We recently spent three days in Deal, on Kent’s North Sea coast. It was an excellent experience, staying in a b&b called Number One, which is a five star establishment in Ranelagh Road, a road very easy to find as you come into this ancient and attractive smaller town.
Deal is a strange contrast, very few chain shops, mainly local, a long high street that is part pedestrianised, which runs parallel to the coastal road.
We had a very good but unmemorable dinner on the first night in a restaurant called The Courtyard, in a road off the seafront, excellent service, reasonable value for money, and one of the better quality eating establishments.
We wanted to try somewhere different the second. We were recommended by our B&B to try Dunkerleys, which is on the seafront. The right side of the building is the hotel and bar entrance, bar snacks also available, and the establishment is under the patronage of the owner of the same name. As in all quality restaurants, the owner doesn’t have to be in attendance for the high standards to be maintained, but we did see him at the end on our first visit.
You enter the dining area from the back through the hotel and bar, with the kitchen at the rear. Of course, the two tables in the window are the prestigious ones, unobstructed views of the wind blown seafront as it gets darker, with the terrace tables protected by a series of connected glass wind breaks. There is a roundabout outside the hotel/restaurant, and imaginative patrons are grateful that the building is set back from the main seafront road by a few yards, thereby protected from errant motorists.
The restaurant is not a wide one, tables either side of the central open area from rear to window. There were only two patrons when we arrived, discussing golf at boring length over every course, fortunately not too loudly. Sandwich courses are less than five miles away, with frequent tournaments, so Deal benefits from this influx. These two men were obvious Trenchermen, appetites satisfied with each course from the a la carte menu.
After ordering a bottle of excellent white Rioja at a very tasty £25, an amuse bouche arrived, tomato and tarragon flavour. Small tasting bowl, nice touch, subtle taste, pleasant. Pam had seared scallops for starter with apple celeriac and cider reduction, only three scallops for £10.95. My starter was crab tian Deal pots, with coriander, cucumber and mango. Delicious, flavours lingered on the tongue in a very pleasant way, cucumber and mango complemented the crab.
Granita arrived after starters, sorbet to you and me, pear flavoured, not as creamy as sorbet, more ice crystals.
Pam’s main course was filleted lemon sole, two pieces of fish over wilted spinach, saffron volute and turned potatoes. Very descriptive, very delicious. No taste overrode the fish flavour, she gives a glowing report. My Kingsdown fillet of sea bass was baked and served over a clam chowder with fondant potato. I needed a spoon so I didn’t waste a mouthful, it was that good. The lemon sole was not cheap at £22.95, sea bass only a pound cheaper.
I had lemon tart for dessert, with Mascarpone ice cream, Pam had the British cheese plate with four choices of large pieces. Tart was £6.95, cheese £9.95.

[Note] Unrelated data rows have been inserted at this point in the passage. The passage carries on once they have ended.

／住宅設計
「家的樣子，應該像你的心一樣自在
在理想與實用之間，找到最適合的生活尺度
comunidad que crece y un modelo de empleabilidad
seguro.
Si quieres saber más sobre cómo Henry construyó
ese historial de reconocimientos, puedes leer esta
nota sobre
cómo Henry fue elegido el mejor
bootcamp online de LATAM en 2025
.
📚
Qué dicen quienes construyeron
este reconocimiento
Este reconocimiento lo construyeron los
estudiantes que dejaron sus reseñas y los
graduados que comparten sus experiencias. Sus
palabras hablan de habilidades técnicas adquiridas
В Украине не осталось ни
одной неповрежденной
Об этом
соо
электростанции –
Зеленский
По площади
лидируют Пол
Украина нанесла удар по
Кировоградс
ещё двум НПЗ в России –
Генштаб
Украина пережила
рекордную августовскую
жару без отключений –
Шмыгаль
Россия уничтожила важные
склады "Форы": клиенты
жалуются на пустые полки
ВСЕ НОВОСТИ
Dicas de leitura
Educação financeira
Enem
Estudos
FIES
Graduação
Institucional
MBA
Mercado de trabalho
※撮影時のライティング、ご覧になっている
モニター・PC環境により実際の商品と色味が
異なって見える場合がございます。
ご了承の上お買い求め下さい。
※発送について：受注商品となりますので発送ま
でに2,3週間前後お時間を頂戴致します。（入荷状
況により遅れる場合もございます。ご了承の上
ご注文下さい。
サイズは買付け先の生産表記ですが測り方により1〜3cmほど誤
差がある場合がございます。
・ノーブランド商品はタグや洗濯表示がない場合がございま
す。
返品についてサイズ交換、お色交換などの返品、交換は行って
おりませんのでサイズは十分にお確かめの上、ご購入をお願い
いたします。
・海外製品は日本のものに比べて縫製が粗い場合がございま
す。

No coffee, the bill came to close on £120, which for a seafront restaurant could have easily matched prices closer to London. However, it was a superb meal, and I can’t quibble, because everything really is locally sourced which makes ingredients more expensive. If it comes frozen from the wholesaler and then defrosted, it tastes like it comes from the wholesaler.
It was that good, we left a very generous gratuity, and made a booking for the next evening with restaurant manager Dan.
Second night was better, if possible, and also cheaper. The set menu was £15 for two courses, and was simply superb, highly recommended, and one we would definitely return to.
My starter was a huge plate of mussels, cooked simply in cream white wine and garlic, they were fresh, medium size, delicious flavour. Pam had the pate, with the usual local chutney which she didn’t bother with because she never eats chutney, and as I had so many mussels I didn’t try. She assures me it was delicious, from where I was sitting it was also plentiful.
Main course was the same for both of us. Deep fried local haddock, with handcut chips, mushy peas, and tartare sauce. What a plateful, freshly cooked, locally sourced, superb flavour, we relished every mouthful. To complete, Pam had the Seville orange parfait, with ginger caramel and shaved dark chocolate, while I had the nicely warm fig tarte tatin, with hokey pokey ice cream. No, I had never had this variety of ice cream before, quite bland, which was needed to counterbalance the strong fig flavour.
The bill came to just over £80, with a £29 bottle of wine and a bottle of still mineral water, which we considered to be very reasonable.
The service was attentive but not obtrusive, there were three other tables occupied, we assume with patrons from the hotel. Dunkerleys was recommended to us. We are very happy to share with you. Enjoy.
I would say that they had no idea I would be writing this review, they gave no discounts, nothing complimentary, the service is exactly as you will receive when you dine here.